Und an dieser Stelle hinterfrage ich doch nun einfach mal eine Tatsache. Seine Mutter kommt mit zwei Kindern, einer davon behindert, alleine ohne ihren Mann nach Deutschland und 6 Jahre später, schickt sie ihren gerade mal 6jährigen Sohn nach Griechenland, weil sie die Beaufsichtigung ihres Jüngsten nicht packt neben ihrem Job und das obwohl in der Zwischenzeit auch hier Mann hier in Deutschland lebt? Also wer über diesen doch sehr spitzen Stein nicht stolpert ist entweder blind, naiv oder saublöd!

Mütter – die griechische Variante

Seine Mutter jedoch ist für Mr.
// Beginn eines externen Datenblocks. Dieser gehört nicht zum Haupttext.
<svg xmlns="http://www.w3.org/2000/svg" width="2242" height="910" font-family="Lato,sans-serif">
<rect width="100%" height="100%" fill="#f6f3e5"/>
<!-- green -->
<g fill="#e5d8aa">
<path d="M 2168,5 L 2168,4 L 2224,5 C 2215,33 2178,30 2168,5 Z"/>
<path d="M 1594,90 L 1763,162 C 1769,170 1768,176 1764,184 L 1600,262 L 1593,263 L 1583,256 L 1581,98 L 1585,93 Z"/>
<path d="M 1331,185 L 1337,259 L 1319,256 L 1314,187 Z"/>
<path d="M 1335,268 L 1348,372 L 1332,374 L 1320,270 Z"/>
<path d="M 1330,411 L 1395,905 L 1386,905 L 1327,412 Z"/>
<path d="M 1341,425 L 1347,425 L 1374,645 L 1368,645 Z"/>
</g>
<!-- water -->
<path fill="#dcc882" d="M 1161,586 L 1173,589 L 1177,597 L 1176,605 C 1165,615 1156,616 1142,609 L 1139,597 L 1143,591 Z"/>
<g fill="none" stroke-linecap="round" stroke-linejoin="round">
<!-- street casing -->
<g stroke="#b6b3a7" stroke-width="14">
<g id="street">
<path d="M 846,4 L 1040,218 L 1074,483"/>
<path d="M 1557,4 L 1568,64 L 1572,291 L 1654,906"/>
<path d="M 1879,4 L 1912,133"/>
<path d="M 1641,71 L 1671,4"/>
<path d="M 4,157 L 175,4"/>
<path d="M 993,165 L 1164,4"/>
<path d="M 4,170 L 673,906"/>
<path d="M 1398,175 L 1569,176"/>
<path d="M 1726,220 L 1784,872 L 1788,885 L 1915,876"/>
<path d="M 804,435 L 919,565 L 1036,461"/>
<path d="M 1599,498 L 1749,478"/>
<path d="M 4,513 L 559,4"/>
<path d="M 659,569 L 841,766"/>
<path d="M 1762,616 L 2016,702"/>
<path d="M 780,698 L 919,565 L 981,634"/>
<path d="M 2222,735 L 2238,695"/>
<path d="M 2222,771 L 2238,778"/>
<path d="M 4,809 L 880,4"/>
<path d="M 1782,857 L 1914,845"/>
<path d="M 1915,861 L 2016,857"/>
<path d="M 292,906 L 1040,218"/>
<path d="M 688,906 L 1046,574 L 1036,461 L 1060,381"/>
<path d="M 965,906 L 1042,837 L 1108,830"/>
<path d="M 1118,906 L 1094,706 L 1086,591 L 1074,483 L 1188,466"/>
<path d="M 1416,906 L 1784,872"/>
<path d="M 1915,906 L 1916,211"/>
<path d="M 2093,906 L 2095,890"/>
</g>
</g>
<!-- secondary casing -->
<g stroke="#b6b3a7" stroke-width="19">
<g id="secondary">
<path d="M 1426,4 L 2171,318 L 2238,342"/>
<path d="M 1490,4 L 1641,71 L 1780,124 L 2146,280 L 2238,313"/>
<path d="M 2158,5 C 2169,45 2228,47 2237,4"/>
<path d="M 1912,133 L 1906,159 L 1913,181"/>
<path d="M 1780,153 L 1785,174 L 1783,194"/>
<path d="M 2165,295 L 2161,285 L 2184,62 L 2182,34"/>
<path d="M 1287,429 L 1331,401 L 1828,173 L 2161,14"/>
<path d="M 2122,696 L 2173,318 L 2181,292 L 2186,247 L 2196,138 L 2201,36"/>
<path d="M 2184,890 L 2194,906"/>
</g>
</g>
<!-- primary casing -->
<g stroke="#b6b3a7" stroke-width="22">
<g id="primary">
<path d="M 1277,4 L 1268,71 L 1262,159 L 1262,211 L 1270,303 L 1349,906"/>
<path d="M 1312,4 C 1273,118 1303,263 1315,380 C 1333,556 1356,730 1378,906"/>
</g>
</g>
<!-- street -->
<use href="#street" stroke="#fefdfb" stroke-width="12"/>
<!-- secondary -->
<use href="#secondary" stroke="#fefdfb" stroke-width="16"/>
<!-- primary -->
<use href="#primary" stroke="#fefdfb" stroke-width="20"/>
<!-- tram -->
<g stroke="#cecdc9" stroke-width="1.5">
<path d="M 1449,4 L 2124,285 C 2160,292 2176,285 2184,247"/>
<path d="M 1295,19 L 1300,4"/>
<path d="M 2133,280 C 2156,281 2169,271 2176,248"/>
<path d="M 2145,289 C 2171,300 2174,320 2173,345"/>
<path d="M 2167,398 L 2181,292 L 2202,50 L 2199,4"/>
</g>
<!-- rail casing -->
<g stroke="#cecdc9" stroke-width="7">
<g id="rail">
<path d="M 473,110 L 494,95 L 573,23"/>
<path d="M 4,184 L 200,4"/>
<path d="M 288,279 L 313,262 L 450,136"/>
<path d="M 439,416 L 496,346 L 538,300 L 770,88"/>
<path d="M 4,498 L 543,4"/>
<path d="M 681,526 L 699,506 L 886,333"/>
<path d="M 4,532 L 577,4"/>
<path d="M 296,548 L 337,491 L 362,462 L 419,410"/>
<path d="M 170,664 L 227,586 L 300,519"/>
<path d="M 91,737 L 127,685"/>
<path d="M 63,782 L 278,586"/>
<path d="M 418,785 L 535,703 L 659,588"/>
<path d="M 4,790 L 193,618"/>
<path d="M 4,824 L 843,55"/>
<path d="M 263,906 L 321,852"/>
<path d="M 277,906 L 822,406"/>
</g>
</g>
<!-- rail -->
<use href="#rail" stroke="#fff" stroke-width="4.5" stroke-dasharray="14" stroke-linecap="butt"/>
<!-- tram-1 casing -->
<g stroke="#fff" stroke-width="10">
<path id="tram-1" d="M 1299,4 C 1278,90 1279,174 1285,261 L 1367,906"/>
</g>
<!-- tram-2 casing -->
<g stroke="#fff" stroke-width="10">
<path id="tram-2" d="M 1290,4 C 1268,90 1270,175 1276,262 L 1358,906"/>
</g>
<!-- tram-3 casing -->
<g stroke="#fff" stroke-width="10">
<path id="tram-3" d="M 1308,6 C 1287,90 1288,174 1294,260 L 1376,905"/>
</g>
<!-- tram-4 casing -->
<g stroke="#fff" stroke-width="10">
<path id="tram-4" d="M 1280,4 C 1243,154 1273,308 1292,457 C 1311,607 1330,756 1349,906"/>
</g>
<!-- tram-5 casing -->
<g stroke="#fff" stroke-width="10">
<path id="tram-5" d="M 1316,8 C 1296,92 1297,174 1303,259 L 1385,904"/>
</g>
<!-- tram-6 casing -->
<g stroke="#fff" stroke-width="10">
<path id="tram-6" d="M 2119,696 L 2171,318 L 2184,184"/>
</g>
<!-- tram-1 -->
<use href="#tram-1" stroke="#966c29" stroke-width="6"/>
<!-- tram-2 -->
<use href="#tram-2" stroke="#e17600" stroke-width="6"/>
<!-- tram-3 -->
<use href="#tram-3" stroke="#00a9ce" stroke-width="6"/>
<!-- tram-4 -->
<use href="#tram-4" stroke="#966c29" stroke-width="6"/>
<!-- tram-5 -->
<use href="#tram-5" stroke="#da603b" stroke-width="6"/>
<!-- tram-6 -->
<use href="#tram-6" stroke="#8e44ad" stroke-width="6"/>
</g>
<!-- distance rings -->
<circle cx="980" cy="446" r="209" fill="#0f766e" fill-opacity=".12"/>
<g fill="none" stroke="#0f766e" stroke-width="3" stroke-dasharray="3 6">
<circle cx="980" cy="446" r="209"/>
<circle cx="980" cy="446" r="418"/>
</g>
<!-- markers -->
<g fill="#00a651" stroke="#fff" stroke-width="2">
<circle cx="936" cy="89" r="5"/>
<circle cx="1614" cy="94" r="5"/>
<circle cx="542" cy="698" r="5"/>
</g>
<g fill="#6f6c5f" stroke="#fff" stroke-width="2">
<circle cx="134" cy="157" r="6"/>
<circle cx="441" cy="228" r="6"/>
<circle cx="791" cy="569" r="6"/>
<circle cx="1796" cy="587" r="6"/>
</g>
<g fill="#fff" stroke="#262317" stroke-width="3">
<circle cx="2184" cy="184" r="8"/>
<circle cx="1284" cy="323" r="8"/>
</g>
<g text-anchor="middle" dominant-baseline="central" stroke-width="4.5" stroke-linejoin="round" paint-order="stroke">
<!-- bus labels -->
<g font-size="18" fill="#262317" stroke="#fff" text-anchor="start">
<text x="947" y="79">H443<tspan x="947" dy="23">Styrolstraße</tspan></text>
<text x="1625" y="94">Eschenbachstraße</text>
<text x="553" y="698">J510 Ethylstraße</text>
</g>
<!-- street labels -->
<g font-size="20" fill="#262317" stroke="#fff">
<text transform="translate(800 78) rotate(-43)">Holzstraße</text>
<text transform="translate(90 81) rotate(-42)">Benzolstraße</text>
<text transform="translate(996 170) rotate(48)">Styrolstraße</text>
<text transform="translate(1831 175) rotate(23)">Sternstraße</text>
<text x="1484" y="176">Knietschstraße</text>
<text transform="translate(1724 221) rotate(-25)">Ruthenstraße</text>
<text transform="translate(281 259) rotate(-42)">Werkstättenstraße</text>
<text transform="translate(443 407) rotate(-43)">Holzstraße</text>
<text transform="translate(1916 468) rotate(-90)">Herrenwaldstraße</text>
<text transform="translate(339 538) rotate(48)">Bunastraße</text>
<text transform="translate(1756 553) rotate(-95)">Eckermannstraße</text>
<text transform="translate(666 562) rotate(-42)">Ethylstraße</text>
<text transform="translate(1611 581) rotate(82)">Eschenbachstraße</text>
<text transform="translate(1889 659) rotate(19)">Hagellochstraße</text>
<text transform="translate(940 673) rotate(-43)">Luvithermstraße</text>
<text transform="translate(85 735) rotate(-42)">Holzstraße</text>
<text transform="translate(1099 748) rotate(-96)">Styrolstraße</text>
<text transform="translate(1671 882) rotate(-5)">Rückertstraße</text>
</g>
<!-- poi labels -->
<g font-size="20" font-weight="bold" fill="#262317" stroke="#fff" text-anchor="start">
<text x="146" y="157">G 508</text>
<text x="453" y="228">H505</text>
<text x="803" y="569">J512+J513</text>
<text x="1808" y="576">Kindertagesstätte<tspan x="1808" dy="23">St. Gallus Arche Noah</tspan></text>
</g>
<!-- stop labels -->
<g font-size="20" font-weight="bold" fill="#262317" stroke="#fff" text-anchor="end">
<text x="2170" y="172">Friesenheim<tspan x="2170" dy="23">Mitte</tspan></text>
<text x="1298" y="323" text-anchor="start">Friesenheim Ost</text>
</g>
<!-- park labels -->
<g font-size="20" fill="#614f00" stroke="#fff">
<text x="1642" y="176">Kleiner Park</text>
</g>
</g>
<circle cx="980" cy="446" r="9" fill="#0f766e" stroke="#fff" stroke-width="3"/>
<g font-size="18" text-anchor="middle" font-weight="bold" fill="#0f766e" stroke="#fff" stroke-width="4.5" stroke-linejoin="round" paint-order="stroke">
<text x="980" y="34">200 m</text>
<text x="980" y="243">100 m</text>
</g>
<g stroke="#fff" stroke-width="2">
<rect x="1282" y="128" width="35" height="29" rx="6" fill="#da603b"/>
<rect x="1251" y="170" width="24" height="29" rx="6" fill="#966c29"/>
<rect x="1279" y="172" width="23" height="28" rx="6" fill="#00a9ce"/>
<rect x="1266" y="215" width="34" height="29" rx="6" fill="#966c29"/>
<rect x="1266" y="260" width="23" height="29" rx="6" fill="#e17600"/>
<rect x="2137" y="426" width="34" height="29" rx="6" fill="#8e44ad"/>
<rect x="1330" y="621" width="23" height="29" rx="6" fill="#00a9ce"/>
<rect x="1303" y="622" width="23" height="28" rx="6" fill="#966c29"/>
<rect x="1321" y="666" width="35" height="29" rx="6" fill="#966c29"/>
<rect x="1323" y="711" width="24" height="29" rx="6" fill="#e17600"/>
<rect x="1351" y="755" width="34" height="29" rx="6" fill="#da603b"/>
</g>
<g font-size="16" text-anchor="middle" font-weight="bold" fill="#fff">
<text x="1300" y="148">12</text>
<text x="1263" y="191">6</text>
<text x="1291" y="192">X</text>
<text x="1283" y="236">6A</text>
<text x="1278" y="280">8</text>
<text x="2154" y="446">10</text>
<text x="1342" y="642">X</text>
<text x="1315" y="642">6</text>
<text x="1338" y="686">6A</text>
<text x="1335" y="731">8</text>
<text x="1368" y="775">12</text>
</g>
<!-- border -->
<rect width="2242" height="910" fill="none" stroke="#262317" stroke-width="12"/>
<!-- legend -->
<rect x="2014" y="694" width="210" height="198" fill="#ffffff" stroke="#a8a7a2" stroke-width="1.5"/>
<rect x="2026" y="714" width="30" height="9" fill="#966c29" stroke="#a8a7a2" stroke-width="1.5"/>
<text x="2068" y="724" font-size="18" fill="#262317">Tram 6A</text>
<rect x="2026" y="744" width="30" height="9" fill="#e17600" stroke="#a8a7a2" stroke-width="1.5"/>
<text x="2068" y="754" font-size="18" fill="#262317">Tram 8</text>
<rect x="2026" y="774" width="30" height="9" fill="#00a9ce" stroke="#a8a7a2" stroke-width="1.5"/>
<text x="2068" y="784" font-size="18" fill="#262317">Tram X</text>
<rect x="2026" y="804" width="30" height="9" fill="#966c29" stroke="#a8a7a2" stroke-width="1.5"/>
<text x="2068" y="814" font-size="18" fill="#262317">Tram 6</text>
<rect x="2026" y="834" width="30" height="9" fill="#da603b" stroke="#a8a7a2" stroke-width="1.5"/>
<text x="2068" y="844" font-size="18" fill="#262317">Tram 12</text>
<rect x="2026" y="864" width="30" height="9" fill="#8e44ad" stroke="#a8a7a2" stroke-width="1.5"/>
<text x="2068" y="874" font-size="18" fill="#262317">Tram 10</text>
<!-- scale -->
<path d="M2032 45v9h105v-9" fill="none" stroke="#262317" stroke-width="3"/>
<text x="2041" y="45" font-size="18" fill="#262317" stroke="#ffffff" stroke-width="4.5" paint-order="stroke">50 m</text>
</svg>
Right eine Heilige, die, nach seinen eigenen Aussagen, ihn unter Schmerzen das Leben geschenkt hat, na ja welche Frau bringt schon ein Kind ohne Schmerzen auf die Welt, also nichts besonderes, die ihn behütet und beschützt hat, wann genau soll das gewesen sein, in der Zeit von seinem 1-6 Lebensjahr, in der es zu unzähligen Eifersuchts-Attacken durch seine Schwester kam, oder ist mit Schutz die Zeit gemeint, in dem sie Mr. Right zu ihrer Schwester und ihrem gewalttätigen Schwager gab, und dieses Abgeben mit einem monatlichen Geldbetrag erledigt wurde. Wann, Mr. Right, hat sie Dich beschützt und behütet?